Bataclan terror attack suspect declares 'I am a fighter for Islamic State' at opening of Paris trial
ITV News Europe Editor James Mates reports on the opening of the trial of the Bataclan terror attack in Paris
The lone survivor of the 2015 Bataclan terror attack has declared he is “a fighter for Islamic State” at the opening of the trial of 20 men accused of being involved in the massacre that left 130 people dead and hundreds injured.
Nine gunmen and suicide bombers struck within minutes of each other at France’s national football stadium, the Bataclan concert hall and Paris restaurants and cafes on November 13, 2015.
It was the deadliest violence to strike France since World War II and among the worst terror attacks to hit the West.
Survivors of the attacks and the relatives of the victims are expected to pack into a secure complex embedded in special rooms designed to be protected from attack within a historical 13th-century courthouse in the heart of Paris.
The lone survivor of the extremist cell from that night, Salah Abdeslam, is the key defendant.
Abdeslam, whose brother was among the suicide bombers that night, appeared wearing a black short-sleeved shirt and black trousers, his long hair tied back.
He was the first asked to identify himself and, after intoning a prayer, requested to state his profession, declared he was “a fighter for Islamic State.”
Abdeslam is the only one charged with murder.
The same IS network that orchestrated the Bataclan attacks went on to strike Brussels months later, killing another 32 people.
The presiding judge, Jean-Louis Peries, acknowledged the extraordinary nature of the attacks, which changed security in Europe and France’s political landscape, and the trial to come.
France only emerged from the state of emergency declared in the wake of the attacks in 2017, after incorporating many of the harshest measures into law.
“The events that we are about to decide are inscribed in their historic intensity as among the international and national events of this century,” he said.
Dominique Kielemoes, whose son bled to death at one of the cafes that night, said the month dedicated to victims’ testimonies at the trial will be crucial to both their own healing and that of the nation.
“The assassins, these terrorists, thought they were firing into the crowd, into a mass of people.
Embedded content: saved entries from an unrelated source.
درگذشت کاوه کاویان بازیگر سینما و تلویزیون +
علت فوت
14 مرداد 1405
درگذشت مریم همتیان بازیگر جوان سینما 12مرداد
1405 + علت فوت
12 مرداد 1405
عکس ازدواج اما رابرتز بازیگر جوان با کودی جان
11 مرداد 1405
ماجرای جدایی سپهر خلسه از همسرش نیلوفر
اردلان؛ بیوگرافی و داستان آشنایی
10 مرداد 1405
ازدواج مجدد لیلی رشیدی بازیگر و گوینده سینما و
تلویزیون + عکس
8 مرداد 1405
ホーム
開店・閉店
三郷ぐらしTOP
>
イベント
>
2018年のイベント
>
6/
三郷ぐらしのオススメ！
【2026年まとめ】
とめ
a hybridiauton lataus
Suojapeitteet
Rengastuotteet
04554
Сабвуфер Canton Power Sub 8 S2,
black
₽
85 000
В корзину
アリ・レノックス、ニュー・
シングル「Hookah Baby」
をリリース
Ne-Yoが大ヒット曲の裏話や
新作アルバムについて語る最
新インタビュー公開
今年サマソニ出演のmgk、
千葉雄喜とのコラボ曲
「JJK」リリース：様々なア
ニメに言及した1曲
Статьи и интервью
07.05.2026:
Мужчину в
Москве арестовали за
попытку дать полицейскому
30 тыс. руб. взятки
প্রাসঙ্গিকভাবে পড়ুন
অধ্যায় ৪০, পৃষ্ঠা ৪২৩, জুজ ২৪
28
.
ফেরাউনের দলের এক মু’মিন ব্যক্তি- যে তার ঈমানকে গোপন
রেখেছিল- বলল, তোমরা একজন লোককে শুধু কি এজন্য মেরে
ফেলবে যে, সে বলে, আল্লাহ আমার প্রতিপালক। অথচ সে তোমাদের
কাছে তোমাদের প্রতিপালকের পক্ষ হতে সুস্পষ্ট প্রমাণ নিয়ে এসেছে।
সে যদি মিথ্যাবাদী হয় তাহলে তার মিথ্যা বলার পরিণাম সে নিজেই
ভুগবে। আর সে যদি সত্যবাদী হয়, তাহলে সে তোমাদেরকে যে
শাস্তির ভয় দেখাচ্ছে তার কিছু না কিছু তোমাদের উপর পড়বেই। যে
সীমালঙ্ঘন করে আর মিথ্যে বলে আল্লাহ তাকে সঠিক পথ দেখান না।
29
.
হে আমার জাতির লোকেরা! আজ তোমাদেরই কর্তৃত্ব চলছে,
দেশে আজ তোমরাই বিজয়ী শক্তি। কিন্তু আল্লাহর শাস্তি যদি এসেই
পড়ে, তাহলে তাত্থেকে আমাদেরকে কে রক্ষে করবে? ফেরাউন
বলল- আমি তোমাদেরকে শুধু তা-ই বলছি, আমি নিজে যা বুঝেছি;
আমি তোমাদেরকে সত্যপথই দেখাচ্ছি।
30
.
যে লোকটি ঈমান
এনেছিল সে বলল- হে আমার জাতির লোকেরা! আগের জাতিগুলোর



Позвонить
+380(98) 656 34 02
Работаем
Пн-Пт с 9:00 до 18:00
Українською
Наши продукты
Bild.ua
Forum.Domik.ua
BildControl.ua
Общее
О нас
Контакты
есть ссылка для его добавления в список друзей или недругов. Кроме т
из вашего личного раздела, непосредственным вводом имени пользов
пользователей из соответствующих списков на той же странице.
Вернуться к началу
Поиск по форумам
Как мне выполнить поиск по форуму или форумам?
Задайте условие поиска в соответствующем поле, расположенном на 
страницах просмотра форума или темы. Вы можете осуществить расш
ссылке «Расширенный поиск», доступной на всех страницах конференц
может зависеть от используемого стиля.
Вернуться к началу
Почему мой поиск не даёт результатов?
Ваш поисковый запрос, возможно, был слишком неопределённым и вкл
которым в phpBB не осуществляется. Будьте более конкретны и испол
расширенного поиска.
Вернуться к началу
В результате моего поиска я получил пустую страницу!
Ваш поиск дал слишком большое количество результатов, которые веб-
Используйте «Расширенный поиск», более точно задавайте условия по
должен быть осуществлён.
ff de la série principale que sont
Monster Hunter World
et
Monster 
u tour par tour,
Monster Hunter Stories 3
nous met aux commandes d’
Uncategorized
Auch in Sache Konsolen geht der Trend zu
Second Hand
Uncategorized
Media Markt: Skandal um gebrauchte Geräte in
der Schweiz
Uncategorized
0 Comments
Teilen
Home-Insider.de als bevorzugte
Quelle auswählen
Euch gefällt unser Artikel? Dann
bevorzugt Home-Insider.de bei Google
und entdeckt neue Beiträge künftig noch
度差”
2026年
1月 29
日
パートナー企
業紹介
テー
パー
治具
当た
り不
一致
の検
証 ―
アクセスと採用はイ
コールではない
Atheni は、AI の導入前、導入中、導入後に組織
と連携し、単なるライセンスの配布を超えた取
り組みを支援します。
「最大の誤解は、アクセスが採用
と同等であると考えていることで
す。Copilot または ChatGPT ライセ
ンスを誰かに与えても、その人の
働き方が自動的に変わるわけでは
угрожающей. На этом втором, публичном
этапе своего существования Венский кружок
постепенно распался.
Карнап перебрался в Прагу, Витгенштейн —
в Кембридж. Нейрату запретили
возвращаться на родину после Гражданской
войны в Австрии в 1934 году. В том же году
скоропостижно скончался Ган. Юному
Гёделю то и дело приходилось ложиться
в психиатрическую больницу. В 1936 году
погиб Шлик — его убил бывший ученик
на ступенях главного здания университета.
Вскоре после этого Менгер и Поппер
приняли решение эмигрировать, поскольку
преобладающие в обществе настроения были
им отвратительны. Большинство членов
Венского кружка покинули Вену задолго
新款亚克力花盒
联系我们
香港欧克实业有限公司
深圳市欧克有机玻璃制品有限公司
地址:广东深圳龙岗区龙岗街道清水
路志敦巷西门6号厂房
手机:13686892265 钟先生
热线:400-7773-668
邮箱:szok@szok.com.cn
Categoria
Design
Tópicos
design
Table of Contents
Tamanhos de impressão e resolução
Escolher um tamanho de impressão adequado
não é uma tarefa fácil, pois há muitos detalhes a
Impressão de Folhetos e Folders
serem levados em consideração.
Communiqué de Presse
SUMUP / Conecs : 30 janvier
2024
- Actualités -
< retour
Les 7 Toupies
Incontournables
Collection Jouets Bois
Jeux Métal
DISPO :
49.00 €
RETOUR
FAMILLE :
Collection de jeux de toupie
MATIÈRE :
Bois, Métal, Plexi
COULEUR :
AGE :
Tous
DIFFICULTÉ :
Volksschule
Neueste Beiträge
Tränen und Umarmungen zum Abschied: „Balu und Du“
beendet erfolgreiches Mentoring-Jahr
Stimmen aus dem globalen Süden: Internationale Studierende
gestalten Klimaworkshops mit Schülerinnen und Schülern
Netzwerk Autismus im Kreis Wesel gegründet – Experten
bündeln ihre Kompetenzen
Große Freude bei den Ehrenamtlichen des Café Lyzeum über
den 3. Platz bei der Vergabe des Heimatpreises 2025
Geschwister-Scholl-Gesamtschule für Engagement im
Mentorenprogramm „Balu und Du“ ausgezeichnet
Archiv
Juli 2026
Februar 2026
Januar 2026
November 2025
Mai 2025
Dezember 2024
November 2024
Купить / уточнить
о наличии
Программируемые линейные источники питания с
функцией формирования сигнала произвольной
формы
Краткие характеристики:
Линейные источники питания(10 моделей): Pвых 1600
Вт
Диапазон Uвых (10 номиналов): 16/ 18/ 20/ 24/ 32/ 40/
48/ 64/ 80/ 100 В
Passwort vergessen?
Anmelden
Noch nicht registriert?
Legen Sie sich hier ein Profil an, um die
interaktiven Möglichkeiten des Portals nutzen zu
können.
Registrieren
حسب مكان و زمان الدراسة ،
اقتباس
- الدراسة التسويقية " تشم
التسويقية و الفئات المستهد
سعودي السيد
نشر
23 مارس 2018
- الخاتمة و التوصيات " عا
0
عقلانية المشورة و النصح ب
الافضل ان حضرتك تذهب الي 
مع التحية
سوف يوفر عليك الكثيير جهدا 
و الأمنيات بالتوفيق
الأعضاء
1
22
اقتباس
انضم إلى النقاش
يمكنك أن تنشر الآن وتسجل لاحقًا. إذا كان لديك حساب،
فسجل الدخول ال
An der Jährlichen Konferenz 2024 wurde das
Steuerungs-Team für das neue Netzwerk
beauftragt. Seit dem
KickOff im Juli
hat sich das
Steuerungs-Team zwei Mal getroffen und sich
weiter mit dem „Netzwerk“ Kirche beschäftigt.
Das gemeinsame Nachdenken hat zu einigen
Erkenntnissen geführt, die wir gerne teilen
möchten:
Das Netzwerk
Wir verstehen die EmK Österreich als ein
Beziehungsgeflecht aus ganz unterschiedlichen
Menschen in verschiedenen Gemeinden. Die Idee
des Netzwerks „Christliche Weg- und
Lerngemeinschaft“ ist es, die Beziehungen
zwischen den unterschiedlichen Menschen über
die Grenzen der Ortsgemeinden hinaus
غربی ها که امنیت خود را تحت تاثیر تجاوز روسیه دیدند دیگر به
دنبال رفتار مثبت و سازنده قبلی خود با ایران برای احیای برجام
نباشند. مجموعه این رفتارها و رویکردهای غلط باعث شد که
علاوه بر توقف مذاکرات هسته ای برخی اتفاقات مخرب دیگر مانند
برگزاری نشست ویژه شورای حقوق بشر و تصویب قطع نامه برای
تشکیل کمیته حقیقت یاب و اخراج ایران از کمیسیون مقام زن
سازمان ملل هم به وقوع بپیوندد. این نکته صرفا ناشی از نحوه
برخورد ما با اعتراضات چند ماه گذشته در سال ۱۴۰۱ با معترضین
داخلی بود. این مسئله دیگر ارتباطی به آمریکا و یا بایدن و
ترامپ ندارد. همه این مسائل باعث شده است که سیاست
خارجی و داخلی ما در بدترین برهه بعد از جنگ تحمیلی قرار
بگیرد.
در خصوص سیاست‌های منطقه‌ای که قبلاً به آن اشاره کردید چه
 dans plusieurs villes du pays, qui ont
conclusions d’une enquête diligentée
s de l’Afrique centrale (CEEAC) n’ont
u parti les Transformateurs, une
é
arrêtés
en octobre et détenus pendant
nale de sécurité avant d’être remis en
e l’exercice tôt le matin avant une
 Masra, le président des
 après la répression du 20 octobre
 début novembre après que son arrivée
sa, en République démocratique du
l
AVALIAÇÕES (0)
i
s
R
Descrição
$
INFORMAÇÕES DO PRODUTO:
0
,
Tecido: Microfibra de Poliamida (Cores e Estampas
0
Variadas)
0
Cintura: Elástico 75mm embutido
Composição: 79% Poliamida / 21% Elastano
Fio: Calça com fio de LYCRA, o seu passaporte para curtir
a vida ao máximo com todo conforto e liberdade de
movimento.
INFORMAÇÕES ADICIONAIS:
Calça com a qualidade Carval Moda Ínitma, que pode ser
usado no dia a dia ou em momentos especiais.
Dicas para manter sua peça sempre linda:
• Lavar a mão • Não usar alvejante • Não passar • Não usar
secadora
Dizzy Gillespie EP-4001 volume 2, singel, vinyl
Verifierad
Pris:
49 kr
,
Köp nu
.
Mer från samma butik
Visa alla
But it wasn’t a mass – these were individuals who had a life, who loved, had hopes and expectations, and that we need to talk about at the trial. It’s important,” she said,
Twenty men are charged, but six of them will be tried in absentia.
Abdeslam, who abandoned his rental car in northern Paris and discarded a malfunctioning suicide vest before fleeing home to Brussels, has refused to speak to investigators.
He holds the answers to many of the remaining questions about the attack and the people who planned it, both in Europe and abroad.
The modern courtroom was constructed within the storied 13th-century Palais de Justice in Paris, where Marie Antoinette and Emile Zola faced trial, among others.
For the first time, victims can also have a secure audio link to listen from home if they want, with a 30-minute delay.
The trial is scheduled to last nine months.
September will be dedicated to laying out the police and forensic evidence.
October will be given over to victims’ testimony.
None of the proceedings will be televised or rebroadcast to the public, but they will be recorded for archival purposes.
Video recording has only been allowed for a handful of cases in France considered to be of historical value, including last year’s trial over the 2015 attacks against the Charlie Hebdo newspaper in Paris and a kosher supermarket.
From November to December, officials including former French president Francois Hollande will give evidence, as will relatives of the attackers.
Hollande said on Wednesday he would speak “not for the sake of French politics, but for the victims of the attacks.” He said he keenly felt the weight of responsibility that night and for the days and weeks later in the aftermath of the attack.
“When the cameras are turned off, you go back to the solitude of the Elysée (presidential palace),” Hollande told France-Info. “You ask what can I do? ... Is what just happened going to change society?”